*** Block opens ***

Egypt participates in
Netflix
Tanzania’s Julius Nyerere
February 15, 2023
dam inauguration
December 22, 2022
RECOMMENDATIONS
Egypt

*** Block closes ***

**What needs to be done**
The data should be copied out in full, exactly as it reads.

**Worked solution**
Egypt participates in
Netflix
Tanzania’s Julius Nyerere
February 15, 2023
dam inauguration
December 22, 2022
RECOMMENDATIONS
Egypt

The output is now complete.